I always wanted to send one. But every year I end up not sending. I would remember a week before his birthday, but as the date drew closer, I always ran into some excuse. Some unexpected travel, or work load at office or I simply forgot. I had even thought of sending a belated post card. But it remained just as a thought.
As we live in this busy world, we tend to take everyone’s existence for granted. And I took his. But only now do I realize that nothing in this world is forever. It has a course, some of them long, some of them short. And we have no clue of what would happen the next day or how an ordinary Saturday morning would change your life forever.
He’s generally not the one displaying so much emotions. He did not care for his birthday, he simply would say (sarcastically), ‘What’s in a birthday?’. But somewhere I have this odd feeling that he may have loved receiving one.

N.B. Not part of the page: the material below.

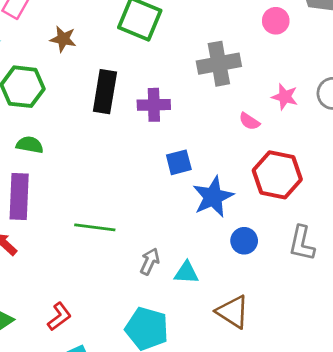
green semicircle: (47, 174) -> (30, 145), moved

Or may be he would have not bothered. I don’t know. I will never know. For he is now at some place beyond my reach. And I will always wonder if my father longed to receive a birthday card.
I sauntered towards that pile of paper. Its been a week since I had reached Muscat. We were leaving this place for good. I slowly flip through the papers to sort out journals from question papers. And to my bewilderment, I see a pink card. A birthday card I had sent last year. I must have forgotten that I sent it. I leafed through it, hoping he had read every line written on it.